Sunnyside Plaza by Scott Simon
Sunnyside Plaza's mentally disabled adults leave their comfort zone to solve a puzzle.
Sunnyside Plaza by Scott Simon. Little, Brown, 2020, 192 pages
Reading level: Intermediate, 8-10 years
Recommended for: 10-15 years
Sally Miyake is 8 times 2 plus 3 years old and cannot read, but still knows a lot. She lives in a cozy house in Chicago, with Mrs. Byrne and Conrad, the cook, and seven others who are “different” from her. Roommate Laurence doesn't wake up one morning and two detectives call. This is the standard work instruction when someone dies alone – nothing out of the ordinary until Julius dies too. He was 73 years old, so this part seems natural enough. Detectives Esther Rivas and Lon Bridges (who are married and have children) like Sally and invite them for family outings, including a Seder dinner at their home. Her friendship opened up a whole new world for her until her best friend Mary had a stroke. It is clear that something extraordinary is going on. When Sally discovers a clue, she has to leave her comfort zone to provide the evidence.
If you've heard or ever heard of NPR, you've heard the warm, friendly voice and contagious laugh of author Scott Simon. This is his first children's novel, and he doesn't read quite like a children's novel with its adult characters and slow pace. The plot unfolds through Sally's limited perspective, but readers' patience is rewarded. Most of us have little contact with mentally disabled adults, but Simon worked in such a group home in his early twenties, and his rendition of Sally's voice and experience sounds authentic. The main message is clear that these people have a life worth living. As Sally tells a naysayer:
I'm glad I was born! . . . I may not know if it's Tuesday or Wednesday, how I ride the bus alone, go to the park alone, or how I tie my shoes. But I know my friends. . . I like to work. I like humans . . . I am glad that I was born. And I'm glad I'm different from you.

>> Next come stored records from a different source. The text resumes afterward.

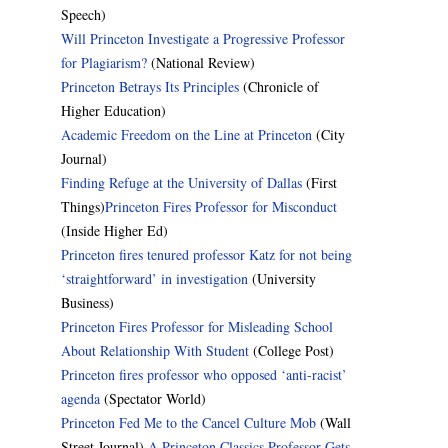
Speech)
Will Princeton Investigate a Progressive Professor
for Plagiarism?
(National Review)
Princeton Betrays Its Principles
(Chronicle of
Higher Education)
Academic Freedom on the Line at Princeton
(City
Journal)
Finding Refuge at the University of Dallas
(First
Things)
Princeton Fires Professor for Misconduct
(Inside Higher Ed)
Princeton fires tenured professor Katz for not being
‘straightforward’ in investigation
(University
Business)
Princeton Fires Professor for Misleading School
About Relationship With Student
(College Post)
Princeton fires professor who opposed ‘anti-racist’
agenda
(Spectator World)
Princeton Fed Me to the Cancel Culture Mob
(Wall
Street Journal)
A Princeton Classics Professor Gets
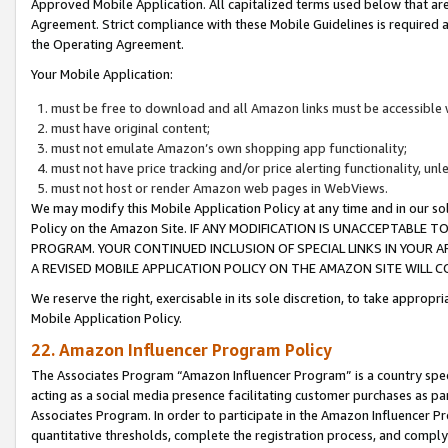
Approved Mobile Application. All capitalized terms used below that ar
Agreement. Strict compliance with these Mobile Guidelines is required a
the Operating Agreement.
Your Mobile Application:
must be free to download and all Amazon links must be accessible 
must have original content;
must not emulate Amazon’s own shopping app functionality;
must not have price tracking and/or price alerting functionality, un
must not host or render Amazon web pages in WebViews.
We may modify this Mobile Application Policy at any time and in our sol
Policy on the Amazon Site. IF ANY MODIFICATION IS UNACCEPTABLE
PROGRAM. YOUR CONTINUED INCLUSION OF SPECIAL LINKS IN YOUR 
A REVISED MOBILE APPLICATION POLICY ON THE AMAZON SITE WILL
We reserve the right, exercisable in its sole discretion, to take approp
Mobile Application Policy.
22. Amazon Influencer Program Policy
The Associates Program “Amazon Influencer Program” is a country specif
acting as a social media presence facilitating customer purchases as pa
Associates Program. In order to participate in the Amazon Influencer P
quantitative thresholds, complete the registration process, and comply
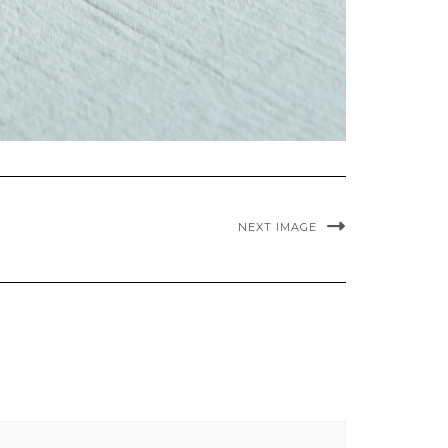
NEXT IMAGE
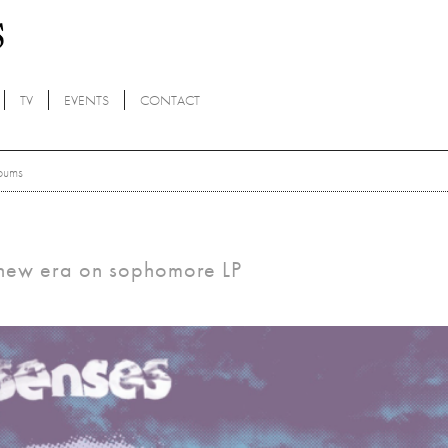
TV
EVENTS
CONTACT
bums
 new era on sophomore LP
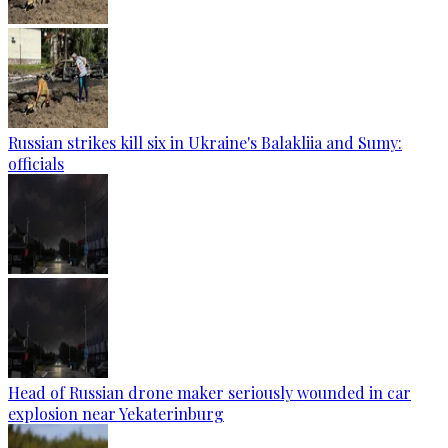
Russian strikes kill six in Ukraine's Balakliia and Sumy:
officials
Head of Russian drone maker seriously wounded in car
explosion near Yekaterinburg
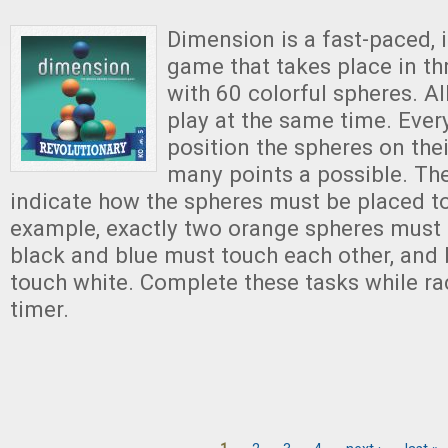
Dimension is a fast-paced, 
game that takes place in t
with 60 colorful spheres. Al
play at the same time. Ever
position the spheres on thei
many points a possible. Th
indicate how the spheres must be placed to
example, exactly two orange spheres must b
black and blue must touch each other, and
touch white. Complete these tasks while ra
timer.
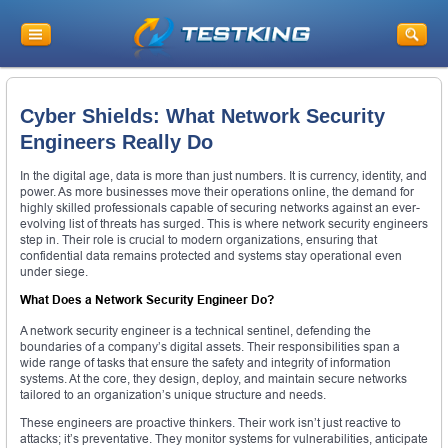
Cyber Shields: What Network Security
Engineers Really Do
In the digital age, data is more than just numbers. It is currency, identity, and
power. As more businesses move their operations online, the demand for
highly skilled professionals capable of securing networks against an ever-
evolving list of threats has surged. This is where network security engineers
step in. Their role is crucial to modern organizations, ensuring that
confidential data remains protected and systems stay operational even
under siege.
What Does a Network Security Engineer Do?
A network security engineer is a technical sentinel, defending the
boundaries of a company’s digital assets. Their responsibilities span a
wide range of tasks that ensure the safety and integrity of information
systems. At the core, they design, deploy, and maintain secure networks
tailored to an organization’s unique structure and needs.
These engineers are proactive thinkers. Their work isn’t just reactive to
attacks; it’s preventative. They monitor systems for vulnerabilities, anticipate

This is as good a testimony as any other about the inherent value of human life, regardless of its limits.
- A few vulgar words are used to describe a character that matches the description.

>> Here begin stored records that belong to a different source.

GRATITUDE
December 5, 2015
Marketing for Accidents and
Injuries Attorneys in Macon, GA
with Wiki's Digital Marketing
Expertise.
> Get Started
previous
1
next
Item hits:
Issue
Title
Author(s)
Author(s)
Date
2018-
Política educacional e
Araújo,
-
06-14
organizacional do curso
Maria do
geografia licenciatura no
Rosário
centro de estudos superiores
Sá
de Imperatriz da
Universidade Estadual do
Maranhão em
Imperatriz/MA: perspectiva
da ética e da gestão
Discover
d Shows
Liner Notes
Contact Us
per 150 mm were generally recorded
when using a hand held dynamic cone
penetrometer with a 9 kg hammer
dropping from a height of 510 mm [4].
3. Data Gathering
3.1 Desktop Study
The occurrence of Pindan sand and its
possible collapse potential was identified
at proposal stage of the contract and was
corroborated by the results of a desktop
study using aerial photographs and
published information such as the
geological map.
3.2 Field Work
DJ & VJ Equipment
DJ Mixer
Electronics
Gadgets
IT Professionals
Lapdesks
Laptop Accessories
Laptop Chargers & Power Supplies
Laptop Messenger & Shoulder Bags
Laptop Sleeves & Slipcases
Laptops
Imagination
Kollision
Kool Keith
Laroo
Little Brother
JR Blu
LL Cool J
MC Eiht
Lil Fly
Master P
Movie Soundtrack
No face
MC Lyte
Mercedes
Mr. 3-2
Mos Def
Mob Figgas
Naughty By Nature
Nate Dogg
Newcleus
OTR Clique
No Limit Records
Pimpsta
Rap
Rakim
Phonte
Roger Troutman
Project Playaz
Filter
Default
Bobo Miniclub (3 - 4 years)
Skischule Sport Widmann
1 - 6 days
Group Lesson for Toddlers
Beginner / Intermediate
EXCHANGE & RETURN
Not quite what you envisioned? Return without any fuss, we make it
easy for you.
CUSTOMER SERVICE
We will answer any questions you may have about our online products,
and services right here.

- A discussion of life after death presents heaven as a reward that we must earn.
Overall rating: 4 (of 5)
- Weltanschauung / moral value: 4
- Artistic / literary value: 4
We participate in the Amazon LLC affiliate program. Purchases made through affiliate links such as the following can earn us a commission. Read more here.
Also with Redeemed Reader
- Emily Colsons Dance with max describes the author's long odyssey of faith and hope with an autistic son from childhood to adulthood.
- Temple Grandins Call all thoughts shows how different styles of thinking can lead to great discoveries.
- Experiencing the autism spectrum is the subject of several recent children's novels with characters whose relationship to the world is sometimes precarious. See our reviews of Marcello in the real world, Rules, mockingbird, Me and Sam-Sam take care of the apocalypse, and Rule the rain.
- How to speak to an autistic childhelps a real autistic child readers to refer to someone their age, who does not always seem to react like "normal" people.
- Few children's novels deal with mentally disabled adults. We have never checked it, but can recommend it The man who loved clowns by June Rae Wood. The author drew on her own experience with a Down syndrome brother to write about the protagonist's complicated relationship, which an uncle similarly challenged.